Since around the time of Christ the main factors that have halted the trend to inequality are the fall of the Roman Empire, the Black Death and other bubonic plagues and the 20th century’s wars, revolutions and economic downturns.

Scheidel’s problem, as a good left-leaning academic, is that he seems to have trouble getting his head round the fact that growing inequality might actually be a good thing if it means that poor people are doing better. If, in order for the poor to be twice as well off, the rich have to be three times as well off, can that be a bad thing? Scheidel’s related problem is his difficulty in acknowledging that modern capitalist wealth is quite different from the wealth of previous times, although he does coyly admit that “The experience of life at the receiving end of inequal­ity is in many ways very different from what it used to be.” You bet! “Poor people” regularly now have goods and amenities — cars, electricity, running water, refrigeration, telephones, flush toilets — that were unknown to the richest people of the 19th century.

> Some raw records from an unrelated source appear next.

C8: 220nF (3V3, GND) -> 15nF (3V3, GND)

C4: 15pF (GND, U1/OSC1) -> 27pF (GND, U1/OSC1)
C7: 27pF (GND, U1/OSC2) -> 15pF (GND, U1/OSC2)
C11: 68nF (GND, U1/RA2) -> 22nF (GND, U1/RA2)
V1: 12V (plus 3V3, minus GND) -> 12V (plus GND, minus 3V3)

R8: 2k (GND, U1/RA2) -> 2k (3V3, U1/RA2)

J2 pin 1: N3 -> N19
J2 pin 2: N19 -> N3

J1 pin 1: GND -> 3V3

Scheidel’s claim that “[T]he creation of large fortunes frequently owes much to political influence and predatory behaviour” might still be true in Russia, China and Latin America, but it’s not that prevalent in the West, despite people such as the Clintons, Al Gore or Elon Musk. If you want to see somebody who got really rich the old fashioned way, Vladimir Putin is your man.

No group has done more to raise the U.S. Gini than Jeff Bezos, Bill Gates, Mark Zuckerberg and their fellow multi billionaires, but would the world be a better place if they had never been born? What they are guilty of is not taking too much but creating too much. 

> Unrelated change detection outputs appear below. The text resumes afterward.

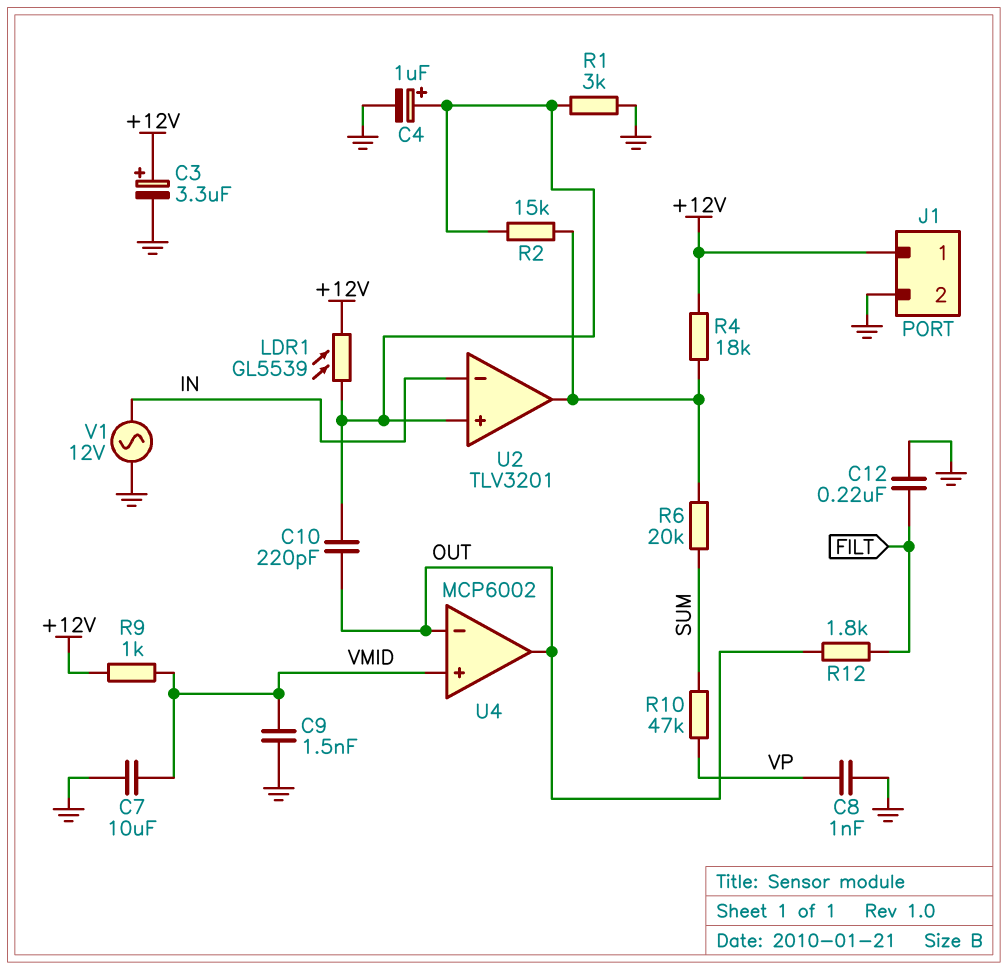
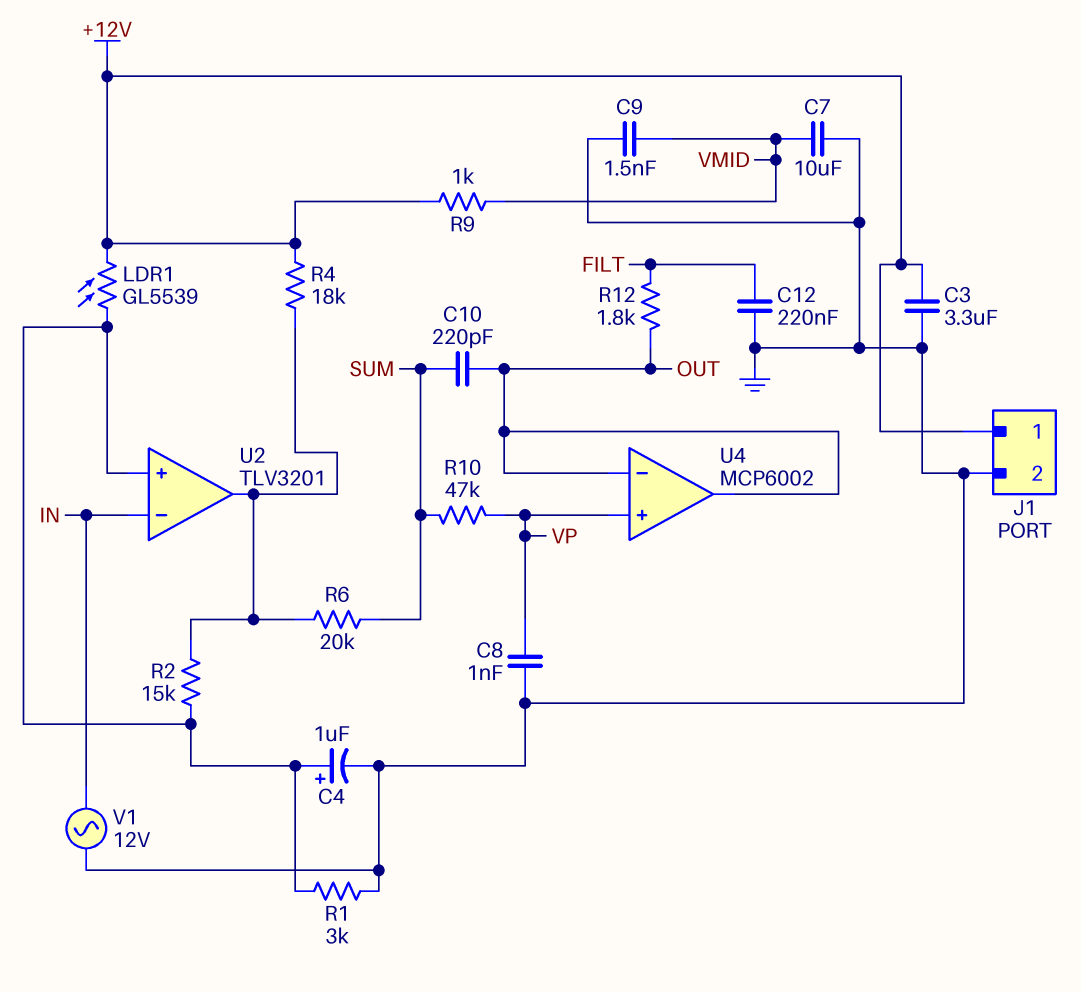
C3: 3.3uF (plus +12V, minus GND) -> 3.3uF (+12V, GND)
C10: 220pF (OUT, U2/in+) -> 220pF (OUT, SUM)
U4 pin in+: VMID -> VP

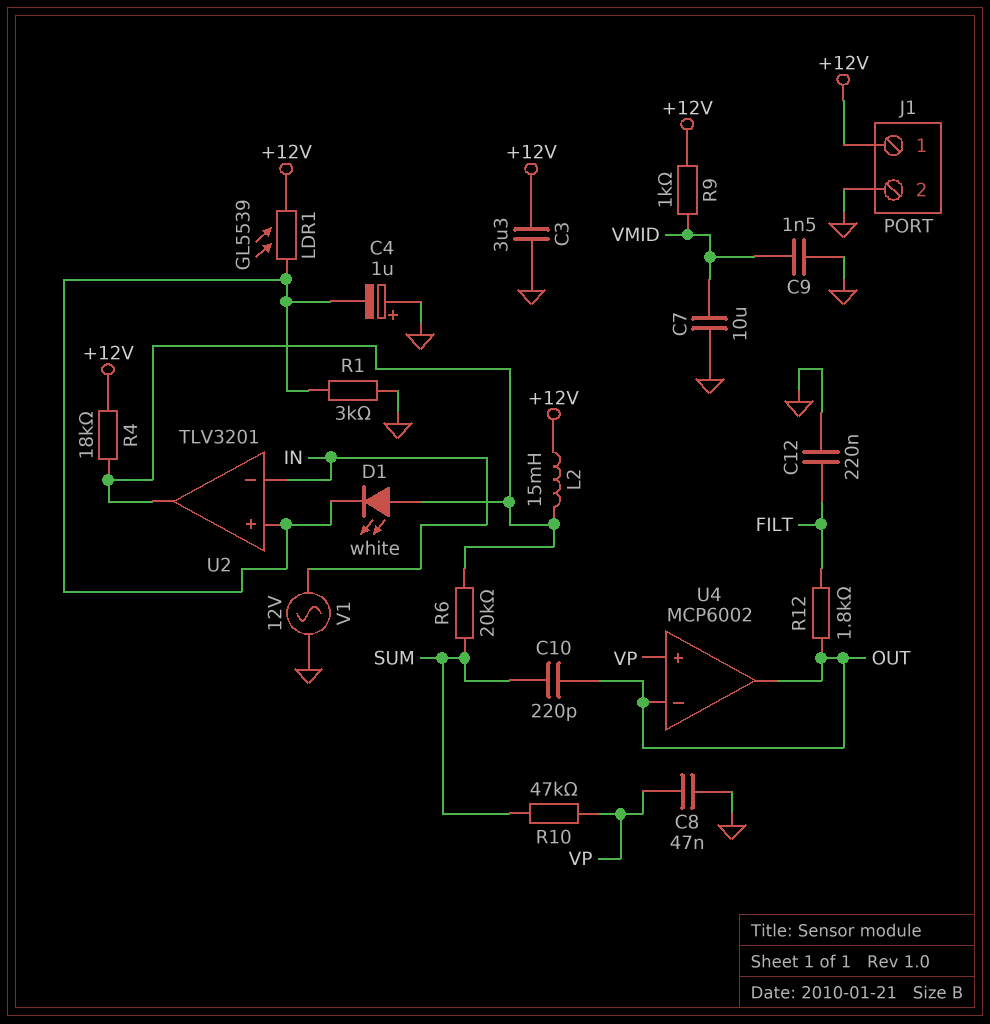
C4: 1uF (plus U2/in+, minus GND) -> 1uF (plus GND, minus U2/in+)
C8: 1nF (GND, VP) -> 47nF (GND, VP)
D1: none -> LED white (A U2/out, K U2/in+)
L2: none -> 15mH (+12V, U2/out)
R2: 15k (U2/in+, U2/out) -> none

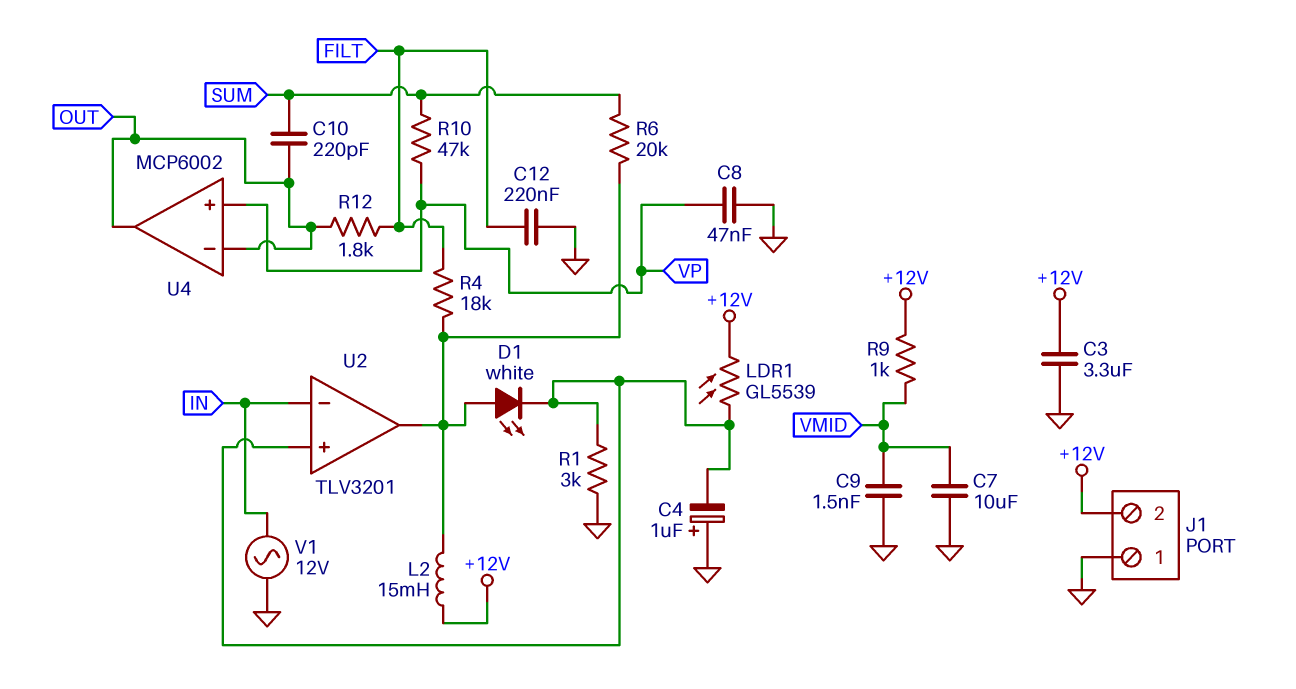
J1 pin 1: +12V -> GND
J1 pin 2: GND -> +12V
R4: 18k (+12V, U2/out) -> 18k (FILT, U2/out)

One typical sign of Scheidel’s unwillingness to acknowledge the essentially different nature of modern wealth is his reluctance to use the word “earned.” Instead he treats wealth as some kind of collectivist “pie” that is disproportionately “absorbed” or “received” or “captured” or “pocketed” by the rich. 

Another of Scheidel’s problems is that he is not an economist (although there are certainly Nobel economists who wail about inequality). He suggests that minimum wages and higher levels of union membership are effective in reducing inequality. In fact, minimum wages hurt the poorest while unionization achieves higher wages only at the expense of the non-unionized workers.

Scheidel, again following the left-liberal playbook, suggests that we might ignore the actual improving situation of the poorest people in society and instead concentrate on alleged “public attitudes” towards inequality. That is, if people feel more envious and entitled, they are really no better off, no matter how many mod cons they have. But it seems that envy and resentment lives mainly in the mind of left-wing intellectuals.

Donald Trump, as the glitziest of the super rich, obviously wasn’t elected by people too concerned about the left’s obsession with inequality. Still, Kim Jung-Un is a potential equalizing horseman. Things are already terribly equal in North Korea but Kim promises to lower the Gini measurably in South Korea and Japan.

Scheidel’s warning — given the hard lessons of history — to be careful what you wish for raises the deeper question of why left liberals so obsessively wish for more material equality. Perhaps the real reason is that equalization appeals above all to the political equalizers. Income and property don’t redistribute themselves. The role of Robin Hood role is eternally attractive. But the point is that Jeff Bezos isn’t the Sherriff of Nottingham.